Question: What’s more cynical than deliberately writing a post about Facebook because it is guaranteed to draw hits?
Answer: Facebook itself.
I hope you’re sitting down when you read this (we pause as a million chairs drag across the scarred linoleum floor of our global consciousness) …but retarded Facebook apps like Farmtown and Mafia Wars are cynical cesspools of personal information-gathering disguised as “community”…and worse. This according to an article in The Consumerist, inscrutably titled “Mafia Wars CEO Brags about Scamming People from Day One.”
Long ago I wrote a cranky, Andy Rooney-esque piece called “Putting the Grr! in Facebook,” in which I grumbled about the various idiosyncrasies of hapless users. This post is consistently my top drawing piece – even surpassing my scholarly (!) review of the film Lars and the Real Girl (my top post among perverts searching for Artificial Partners, wink wink.)

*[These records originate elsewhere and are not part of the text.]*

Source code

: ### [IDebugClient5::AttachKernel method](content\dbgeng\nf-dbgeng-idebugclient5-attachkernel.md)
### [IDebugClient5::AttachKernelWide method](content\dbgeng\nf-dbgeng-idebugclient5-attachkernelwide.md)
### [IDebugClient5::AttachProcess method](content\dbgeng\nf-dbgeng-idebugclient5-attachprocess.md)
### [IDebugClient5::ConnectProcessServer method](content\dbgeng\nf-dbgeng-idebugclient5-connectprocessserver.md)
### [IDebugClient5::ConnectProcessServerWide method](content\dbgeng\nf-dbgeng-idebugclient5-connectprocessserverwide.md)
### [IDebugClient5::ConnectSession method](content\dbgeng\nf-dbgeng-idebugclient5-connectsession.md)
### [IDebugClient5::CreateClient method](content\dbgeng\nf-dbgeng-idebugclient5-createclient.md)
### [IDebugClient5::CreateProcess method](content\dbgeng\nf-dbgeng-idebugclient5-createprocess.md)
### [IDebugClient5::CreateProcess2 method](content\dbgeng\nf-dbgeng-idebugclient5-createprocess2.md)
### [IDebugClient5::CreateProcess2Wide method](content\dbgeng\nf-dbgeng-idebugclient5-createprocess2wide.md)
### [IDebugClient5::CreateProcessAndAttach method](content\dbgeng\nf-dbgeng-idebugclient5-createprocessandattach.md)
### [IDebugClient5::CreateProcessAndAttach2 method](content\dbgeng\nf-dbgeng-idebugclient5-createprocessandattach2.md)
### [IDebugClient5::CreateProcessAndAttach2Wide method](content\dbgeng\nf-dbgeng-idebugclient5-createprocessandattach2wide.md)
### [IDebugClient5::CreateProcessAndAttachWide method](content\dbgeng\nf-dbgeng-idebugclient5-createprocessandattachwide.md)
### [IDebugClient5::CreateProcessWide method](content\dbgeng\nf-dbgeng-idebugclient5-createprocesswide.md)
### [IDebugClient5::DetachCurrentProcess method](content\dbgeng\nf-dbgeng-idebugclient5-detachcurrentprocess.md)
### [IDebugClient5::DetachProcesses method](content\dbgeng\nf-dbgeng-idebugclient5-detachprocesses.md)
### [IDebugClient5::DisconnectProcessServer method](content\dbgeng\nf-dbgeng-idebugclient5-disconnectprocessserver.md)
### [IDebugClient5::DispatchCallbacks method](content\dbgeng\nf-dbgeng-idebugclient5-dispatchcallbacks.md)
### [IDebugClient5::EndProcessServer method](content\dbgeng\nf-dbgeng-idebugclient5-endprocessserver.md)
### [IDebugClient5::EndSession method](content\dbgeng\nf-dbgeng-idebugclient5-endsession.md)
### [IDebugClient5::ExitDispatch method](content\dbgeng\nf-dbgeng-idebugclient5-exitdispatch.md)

Since that post, I have mellowed out a bit and hooked up with all kinds of friends from the past. But a constant beef has continued to be all of the stupid apps. Jenny has sent you a hug! What famous dead composer are you? And a bunch of others I can’t recall because I “HID” them long ago.
But the games are the worst. I got as far as Scrabulous, meaning, I signed up for Scrabulous, knowing that it was nothing more than a scam for gathering personal information, but hey, I like Scrabble. But the first time I saw on Facebook’s News Feed: “Michael has spelled the word INCONTINENCE on Scrabulous! Can YOU do better? Sign up NOW!” …I pulled the plug.
Trust me, I “get” Facebook. If you know anything about Web 2.0, this practice should not be a surprise. While everyone whines about the ads, I say “that’s why it’s free.” But you read something like “Mafia Wars CEO Brags about Scamming People from Day One,” …and you are looking at the epitome* of corporate cynicism.
*Epitome: The embodiment or precise representation of an ideal. Pronounced “uh-PIT-oh-mee”…or “eppa-tohm” if you’re from West Virginia (like me.)
I took time away from my virtual cooking in Cafe World to read THIS??? I may have to whip you with my cyber-noodles.
I’m less troubled by the apps, which I just hide like you (do I need to know that Marsha has grown radishes in Farmville? Nope – hide), than I am by the potential for an artificial type of closeness. One friend said its like a return to the high school popularity contest and I think she might have something there. I wrote my thoughts on Facebook recently too (www.clemboyd.com). Doug Wade referred me here BTW.
Thanks for your comments, Clem. The pseudo-intimacy is awkward, for sure. The way we attach such SIGNIFICANCE to reconnecting with people and, after 3 emails or so, we lose touch all over again! Anyway, thanks. I like your site!